Liebe Leser,
sind die Börsen irrational? Aus Börsenmagazinen springt mir in großen Lettern die Aufforderung entgegen: „Irrationale Börse, ja nicht verkaufen, Aktien sind günstig.“ Es ist die einfachste aller Möglichkeiten, eine unerwartete Kursentwicklung zu kommentieren, indem man sie als ungerechtfertigt und irrational abtut. Aber die Wahrheit ist eine andere: Finanzmärkte sind nicht irrational, sie übertreiben gerne in die ein oder andere Richtung, aber von der Grundtendenz haben die Märkte fast immer Recht. In einen Aktienpreis fließen die Meinungen tausender von Marktteilnehmern mit ein. Die Aktien milliardenschwerer Finanzinstitute werden von Großinvestoren gehalten, die oft einen sehr guten Einblick in die Geschäftsaktivität haben. Wenn seit 4 Wochen Finanzaktien in ganz Europa auf Talfahrt gehen, dann muss die Frage lauten, was für Ursachen dahinter stecken. Auch Anfang 2008 als der DAX von 8000 auf 6000 Punkte einsackte, haben wir zuerst alle über diese Marktverwerfung gerätselt. Inzwischen wissen wir, dass die Eigenkapitaldecken der Banken extrem dünn waren und faule US-Immobilienkredite beinahe die gesamte Bankenlandschaft beerdigt hätten. Finanzmärkte bringen neue Fakten viel früher ans Licht als 99% aller Marktakteure. Sie sind eine Art kollektive Intelligenz.
Ich bin im Normalfall viel lieber Optimist als Pessimist, aber eine nüchterne Abwägung der Fakten bringt mich zum Ergebnis, dass ein Negativszenario für die Weltwirtschaft nicht augeschlossen werden kann. Viele negative Einzelfaktoren treffen zu einem ungünstigen Zeitpunkt aufeinander. Erstens ist die Eigenkapitalausstattung der Banken alles andere als solide. Zweitens haben Banken ihr Geld überwiegend in Staatsanleihen investiert. Drittens werden die meisten Länder wie Griechenland, Italien oder Spanien ohne eine Umschuldung nur sehr schwer von ihrem Schuldenberg runterkommen.
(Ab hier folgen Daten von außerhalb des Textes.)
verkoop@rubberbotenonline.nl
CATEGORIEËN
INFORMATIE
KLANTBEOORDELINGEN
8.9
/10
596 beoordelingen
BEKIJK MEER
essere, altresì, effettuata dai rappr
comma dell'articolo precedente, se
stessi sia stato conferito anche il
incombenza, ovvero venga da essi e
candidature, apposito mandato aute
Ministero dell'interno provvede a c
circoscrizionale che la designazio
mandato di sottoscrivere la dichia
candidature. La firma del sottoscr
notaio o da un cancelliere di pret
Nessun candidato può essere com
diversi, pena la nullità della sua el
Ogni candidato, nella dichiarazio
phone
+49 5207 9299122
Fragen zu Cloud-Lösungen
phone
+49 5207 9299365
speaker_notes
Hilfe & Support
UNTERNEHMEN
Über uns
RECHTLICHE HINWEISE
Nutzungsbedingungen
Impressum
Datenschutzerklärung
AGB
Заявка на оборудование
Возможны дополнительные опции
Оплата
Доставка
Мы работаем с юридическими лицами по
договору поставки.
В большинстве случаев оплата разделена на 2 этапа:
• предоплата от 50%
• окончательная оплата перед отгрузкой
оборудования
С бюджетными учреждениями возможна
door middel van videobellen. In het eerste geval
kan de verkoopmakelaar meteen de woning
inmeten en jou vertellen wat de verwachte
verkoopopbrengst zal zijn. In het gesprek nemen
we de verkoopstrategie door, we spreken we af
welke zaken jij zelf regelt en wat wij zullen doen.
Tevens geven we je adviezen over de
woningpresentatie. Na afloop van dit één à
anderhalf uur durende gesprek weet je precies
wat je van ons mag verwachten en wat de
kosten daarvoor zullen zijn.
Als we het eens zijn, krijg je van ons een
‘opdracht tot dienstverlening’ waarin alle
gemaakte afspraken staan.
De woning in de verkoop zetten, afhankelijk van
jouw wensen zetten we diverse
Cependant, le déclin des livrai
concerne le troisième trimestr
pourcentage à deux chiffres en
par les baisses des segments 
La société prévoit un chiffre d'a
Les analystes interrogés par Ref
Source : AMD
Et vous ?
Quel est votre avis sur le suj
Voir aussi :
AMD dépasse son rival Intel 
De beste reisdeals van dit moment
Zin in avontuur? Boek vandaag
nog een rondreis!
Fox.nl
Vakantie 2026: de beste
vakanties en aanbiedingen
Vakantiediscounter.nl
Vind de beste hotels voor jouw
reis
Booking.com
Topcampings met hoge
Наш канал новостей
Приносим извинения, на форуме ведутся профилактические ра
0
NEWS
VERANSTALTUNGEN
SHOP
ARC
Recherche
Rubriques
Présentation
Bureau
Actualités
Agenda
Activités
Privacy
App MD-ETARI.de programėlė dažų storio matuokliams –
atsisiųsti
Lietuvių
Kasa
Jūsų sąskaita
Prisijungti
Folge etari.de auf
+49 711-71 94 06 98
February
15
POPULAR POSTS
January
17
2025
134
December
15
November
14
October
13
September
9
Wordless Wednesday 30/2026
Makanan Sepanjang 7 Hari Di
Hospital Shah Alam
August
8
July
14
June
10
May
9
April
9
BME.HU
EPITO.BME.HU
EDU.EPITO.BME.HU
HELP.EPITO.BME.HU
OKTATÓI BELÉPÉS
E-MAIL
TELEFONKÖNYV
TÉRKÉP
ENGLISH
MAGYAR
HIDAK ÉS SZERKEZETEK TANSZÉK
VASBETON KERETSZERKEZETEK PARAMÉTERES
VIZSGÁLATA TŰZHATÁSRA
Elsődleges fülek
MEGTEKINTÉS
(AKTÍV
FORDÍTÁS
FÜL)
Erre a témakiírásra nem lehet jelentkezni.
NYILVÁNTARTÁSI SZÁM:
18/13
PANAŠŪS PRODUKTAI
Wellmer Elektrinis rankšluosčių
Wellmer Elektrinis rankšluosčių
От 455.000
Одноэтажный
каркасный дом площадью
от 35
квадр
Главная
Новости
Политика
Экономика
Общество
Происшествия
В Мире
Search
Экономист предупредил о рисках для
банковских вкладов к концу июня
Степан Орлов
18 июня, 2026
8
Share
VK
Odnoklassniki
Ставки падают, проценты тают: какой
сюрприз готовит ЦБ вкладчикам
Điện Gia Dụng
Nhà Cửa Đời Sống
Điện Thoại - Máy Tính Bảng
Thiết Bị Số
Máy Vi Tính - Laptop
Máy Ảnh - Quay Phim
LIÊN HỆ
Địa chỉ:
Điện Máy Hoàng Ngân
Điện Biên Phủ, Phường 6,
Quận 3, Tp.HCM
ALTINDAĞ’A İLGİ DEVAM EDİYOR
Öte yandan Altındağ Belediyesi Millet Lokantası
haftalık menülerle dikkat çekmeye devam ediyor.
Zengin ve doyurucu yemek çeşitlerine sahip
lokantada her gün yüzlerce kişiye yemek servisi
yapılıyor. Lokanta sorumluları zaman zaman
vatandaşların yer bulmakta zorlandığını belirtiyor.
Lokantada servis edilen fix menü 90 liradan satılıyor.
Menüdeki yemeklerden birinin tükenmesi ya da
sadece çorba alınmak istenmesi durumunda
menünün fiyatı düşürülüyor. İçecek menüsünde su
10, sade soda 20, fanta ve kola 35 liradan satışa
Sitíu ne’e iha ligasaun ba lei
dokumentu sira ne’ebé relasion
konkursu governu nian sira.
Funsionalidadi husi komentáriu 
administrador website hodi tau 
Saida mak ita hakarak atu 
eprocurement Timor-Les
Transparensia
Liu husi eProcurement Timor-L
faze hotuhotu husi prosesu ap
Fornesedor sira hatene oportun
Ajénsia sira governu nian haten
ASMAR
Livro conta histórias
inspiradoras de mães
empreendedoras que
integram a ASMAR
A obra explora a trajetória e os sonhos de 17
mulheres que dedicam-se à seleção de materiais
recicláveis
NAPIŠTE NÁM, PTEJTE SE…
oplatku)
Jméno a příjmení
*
Viertens müssen fast alle europäischen Länder zu drastischen Sparmaßnahmen greifen was die Konjunktur abschwächt. Fünftes wären die Staatsschulden bei einer Rezession zum jetzigen Zeitpunkt nicht mehr kontrollierbar. Sechstens würde der Ausfall einer Zahlungsverpflichtung eines EU-Landes den Finanzsektor ins Chaos stürzen. Dieses negative Szenario lässt sich nur durch richtige Wirtschafts – und Geldpolitik noch abwenden. Aber mit Angela Merkel können wir diese Hoffnung wohl aufgeben.